If alien life was proven to be true, would every hoaxed picture of a UFO now be real?

No more real than these videos of mud being kicked up being confirmed to be oil seeps.

posted on Jul, 19 2010 @ 12:23 PM
BBC News has an UPDATE from Federal on Scene Coordinator Coast Guard Admiral Paul Zukunft stating there has been NO LEAK in the well head in the 4 days that it's been capped.

Check it out....


posted on Jul, 19 2010 @ 12:32 PM
reply to post by ThaLoccster

I personally have observed at least two seafloor leak events on the ROV feeds but wasn't able to capture them before the ROVs were moved.

Kicked up mud doesn't contain bubles, and there is a color/consistency difference between oil and mud that is clear to longtime observers. I'm all for accurate reporting and not assuming the worst, but the level of denial on this issue is extremely high. I understand why people would grasp at straws, but there have been far too many observed events for the risks to be ignored or downplayed.

posted on Jul, 19 2010 @ 01:16 PM

When BP announced they had successfully capped the well and stopped the flow of oil that has been gushing oil into the Gulf of Mexico since April 20, several scientists and industry experts were skeptical. It appears their skepticism has been confirmed by recent reports and videos that show oil and methane gas leaking from the seabed.

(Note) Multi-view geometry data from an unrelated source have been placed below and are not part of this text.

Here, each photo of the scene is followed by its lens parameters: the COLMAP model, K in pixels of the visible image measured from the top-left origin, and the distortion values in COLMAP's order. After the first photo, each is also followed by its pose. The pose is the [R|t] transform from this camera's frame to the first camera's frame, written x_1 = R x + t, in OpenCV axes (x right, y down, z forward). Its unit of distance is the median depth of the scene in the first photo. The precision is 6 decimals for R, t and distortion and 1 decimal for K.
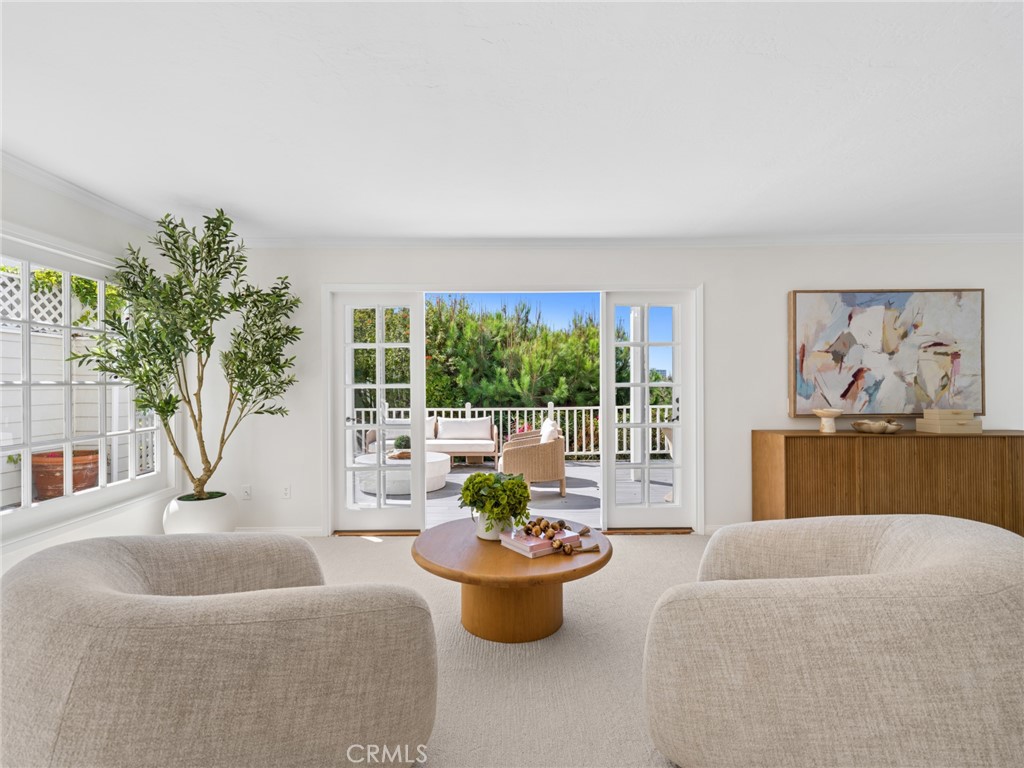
lens RADIAL K [[485.2, 0, 509.3], [0, 485.2, 382.1], [0, 0, 1]] dist [0.013535, -0.000057]
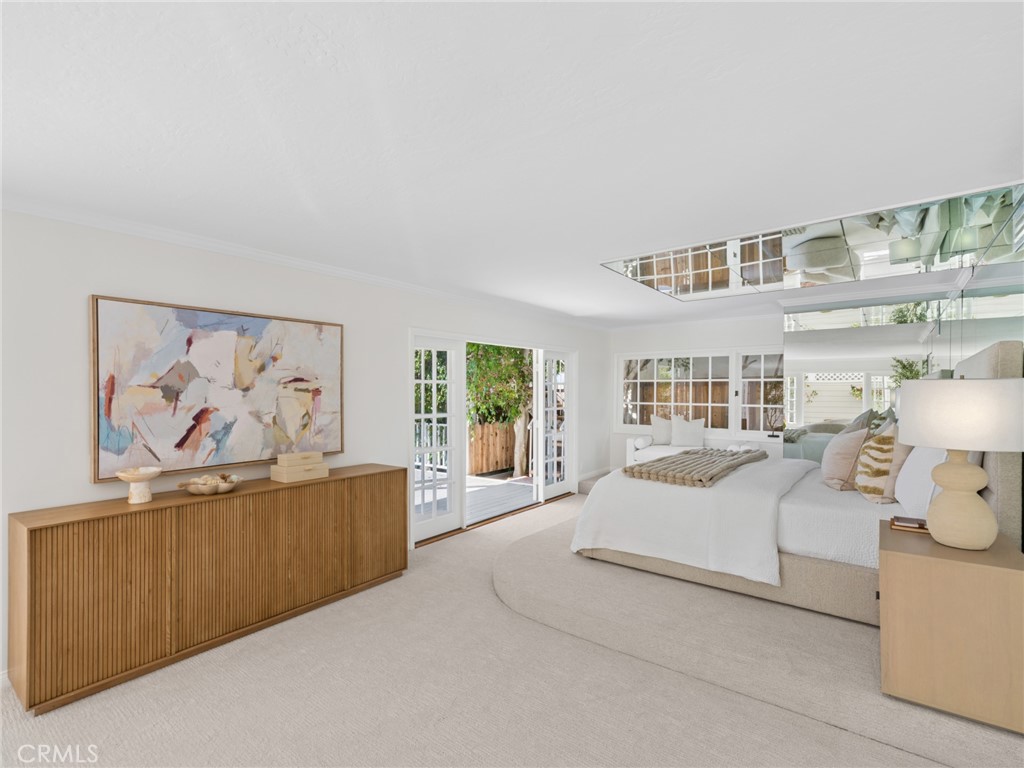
lens RADIAL K [[487.8, 0, 508.8], [0, 487.8, 392.4], [0, 0, 1]] dist [0.009838, 0.000076]
pose [[0.621739, 0.000974, 0.783224, 0.407630], [-0.003063, 0.999995, 0.001188, -0.056145], [-0.783218, -0.003137, 0.621739, 0.130985]]
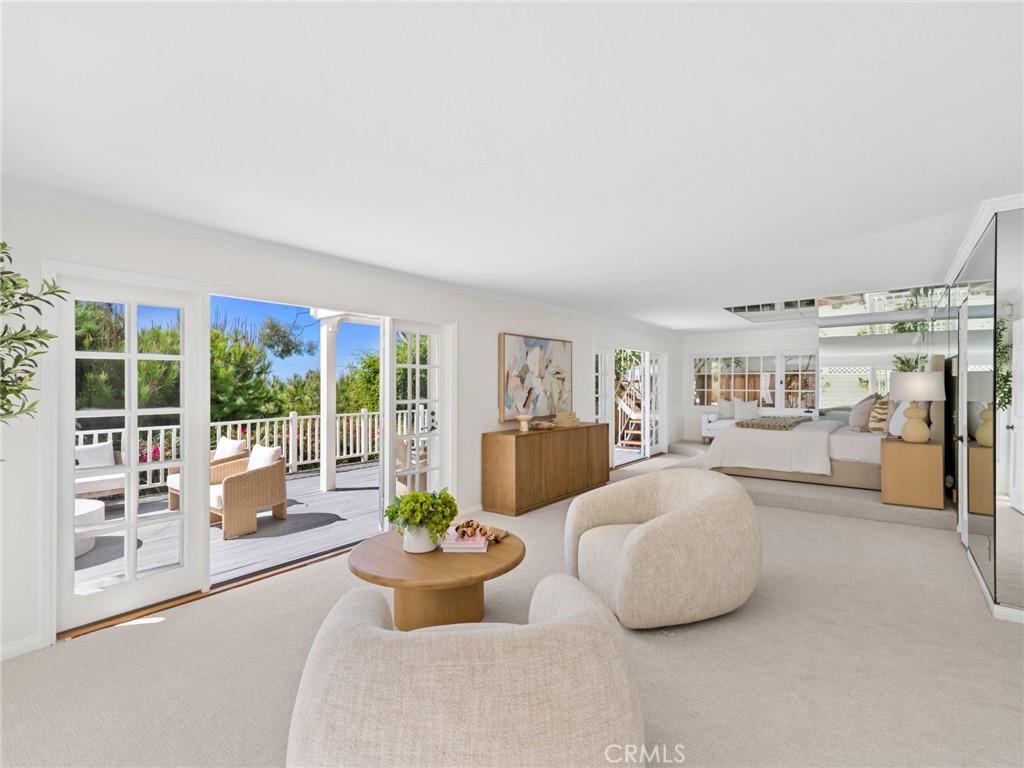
lens RADIAL K [[485.2, 0, 509.3], [0, 485.2, 382.1], [0, 0, 1]] dist [0.013535, -0.000057]
pose [[0.626851, 0.006819, 0.779109, -0.504069], [-0.002618, 0.999974, -0.006646, -0.034830], [-0.779134, 0.002126, 0.626853, 0.102499]]
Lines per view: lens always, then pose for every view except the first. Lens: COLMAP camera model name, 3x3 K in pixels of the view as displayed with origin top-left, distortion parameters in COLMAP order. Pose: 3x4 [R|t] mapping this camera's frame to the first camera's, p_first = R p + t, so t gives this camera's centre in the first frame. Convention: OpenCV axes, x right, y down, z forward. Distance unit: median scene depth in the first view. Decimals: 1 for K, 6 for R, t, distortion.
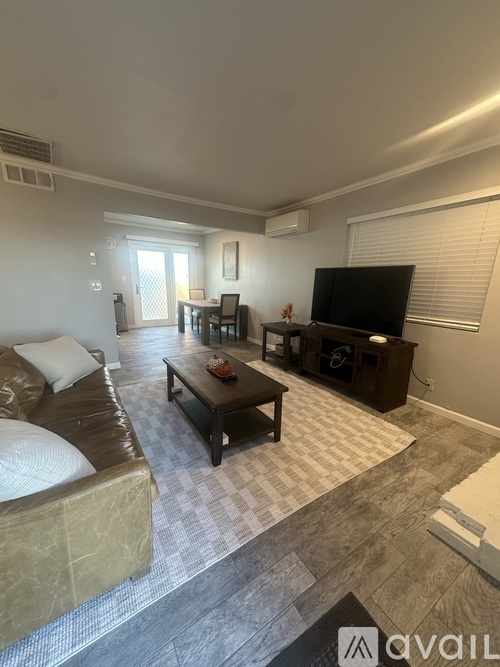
lens RADIAL K [[266.5, 0, 250.2], [0, 266.5, 336.5], [0, 0, 1]] dist [0.086782, -0.000184]
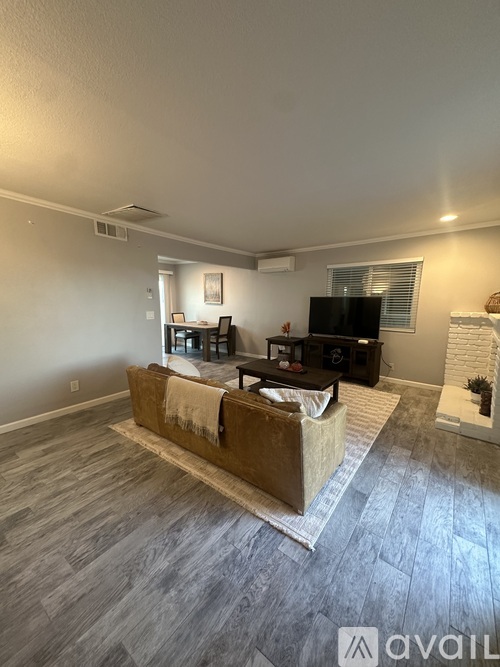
lens RADIAL K [[268.2, 0, 250.0], [0, 268.2, 333.5], [0, 0, 1]] dist [0.107657, 0.000047]
pose [[0.938868, -0.060324, 0.338951, -0.565234], [0.087626, 0.993977, -0.065816, 0.008122], [-0.332939, 0.091493, 0.938499, -0.236756]]
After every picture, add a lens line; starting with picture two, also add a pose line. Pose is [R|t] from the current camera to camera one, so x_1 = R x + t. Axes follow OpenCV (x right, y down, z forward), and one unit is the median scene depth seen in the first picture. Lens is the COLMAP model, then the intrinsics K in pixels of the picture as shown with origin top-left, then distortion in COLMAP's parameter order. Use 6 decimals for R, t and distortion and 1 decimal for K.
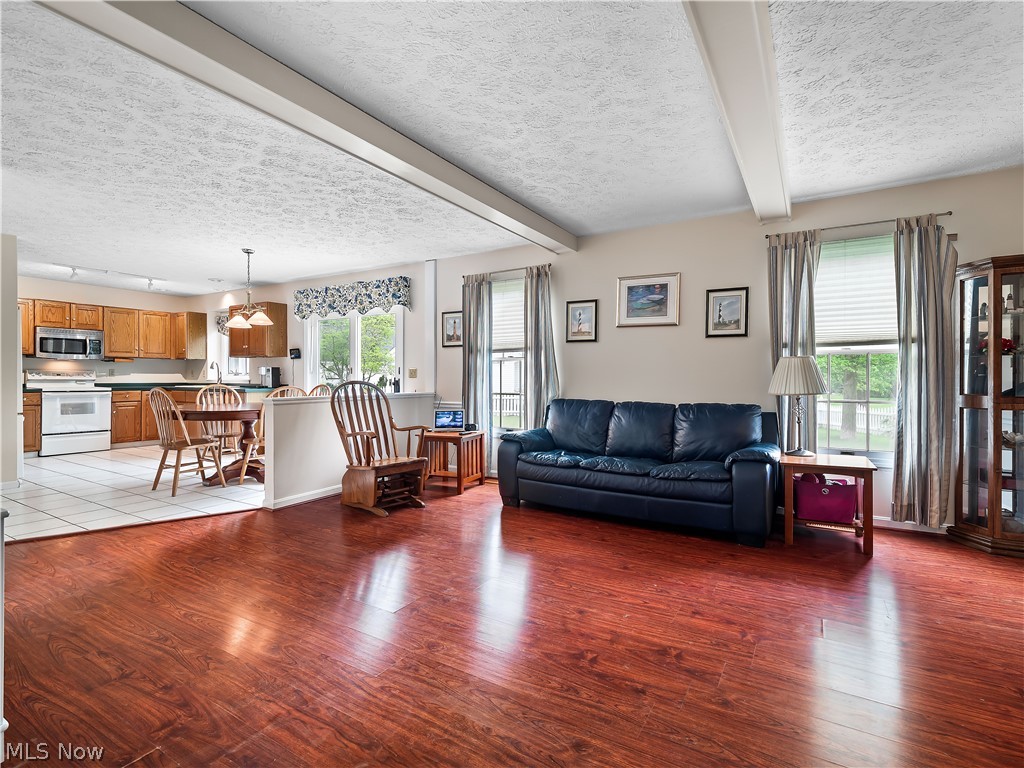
lens RADIAL K [[499.6, 0, 510.3], [0, 499.6, 382.8], [0, 0, 1]] dist [0.004364, -0.000482]
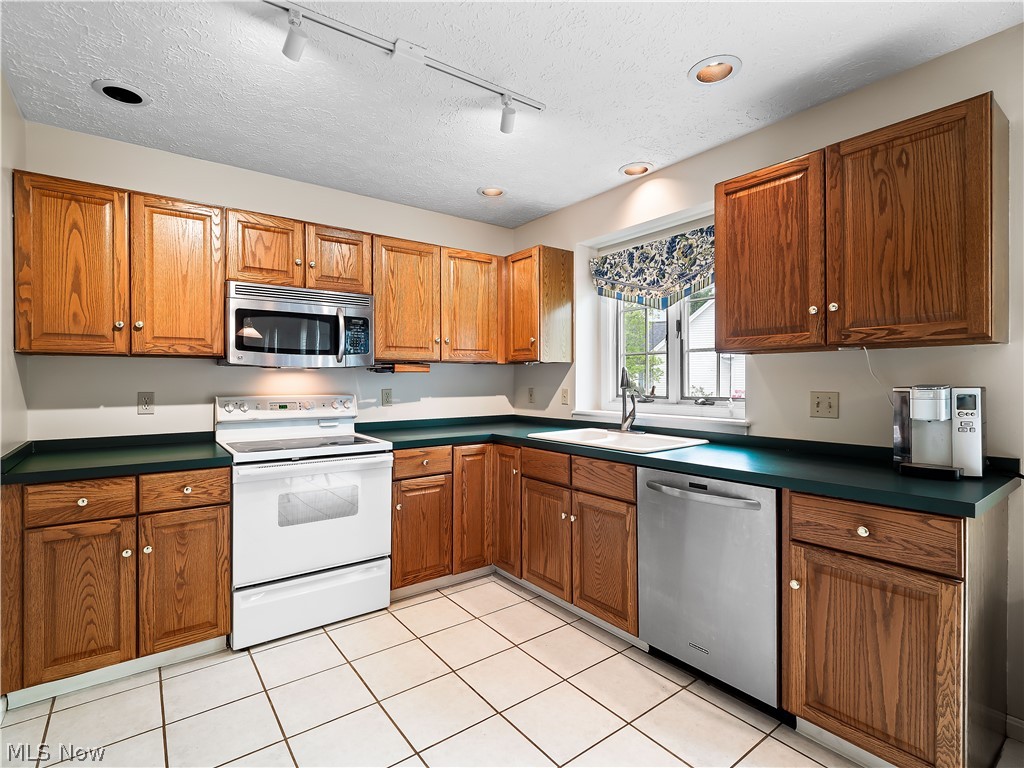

Both MSNBC and the AP reported that a federal official says "scientists are concerned about a seep and possible methane near BP's busted oil well."

Speaking on condition of anonymity, the official also said that methane might be escaping through cracks in the seafloor and that could be a sign of leaks in the well that has been capped off for three days as part of a test of its integrity.

Testing had been extended until 4 p.m. ET Sunday, but that came and went without any word on whether it would continue even longer. The official is familiar with the spill oversight, but would not clarify what is seeping near the well. The official says BP is not complying with the government's demand for more monitoring.

A close look at BP's own camera footage of the area near the capped well, however, clearly shows leakage from the seabed (see videos below). That would explain why pressure readings have been less than expected. As reported by the Washington Post, initial pressure readings peaked at around 6700 psi, well below the 8000 to 9000 psi that would be considered assurance that the well bore and surrounding seabed are intact. There is no way of knowing how many other leaks may exist farther from the well site.

Michael Rivero, writing on his blog, puts it this way:

Common sense (and engineering) will tell you that if you have a pipe with leaks, putting a cap on one leak simply drives the oil out the other leaks. From an environmental perspective this makes no sense, because the oil is still leaking out of the well, just in a different place. Of greater concern is that the oil can flow out into the surrounding rocks the way the mud did during the failed Top Kill procedure, forming what is called a subsurface blowout....Capping a well with known leaks below the surface really serves only one purpose, and that is to present to the media video images showing the well is capped....But the hard reality being withheld from the public is that the problem is not fixed. The leak has not been stopped, it has just been moved out of sight. The camera feed of the capped well head will be shown constantly to assure Americans that all is well and lull us back to a useful torpor. No other views from around the well will be allowed....Except that the cat is already out of the bag!

The article has several videos of ROVs watching seafloor leaks.

The argument isn't whether there are leaks, but rather where and how bad.

posted on Jul, 19 2010 @ 01:40 PM
I like how in apacheman's OP they are looking for it to hit 7500 psi. When before they were looking for 8000-9000. I guess they're trying to meet in the middle now? Yea total media sham.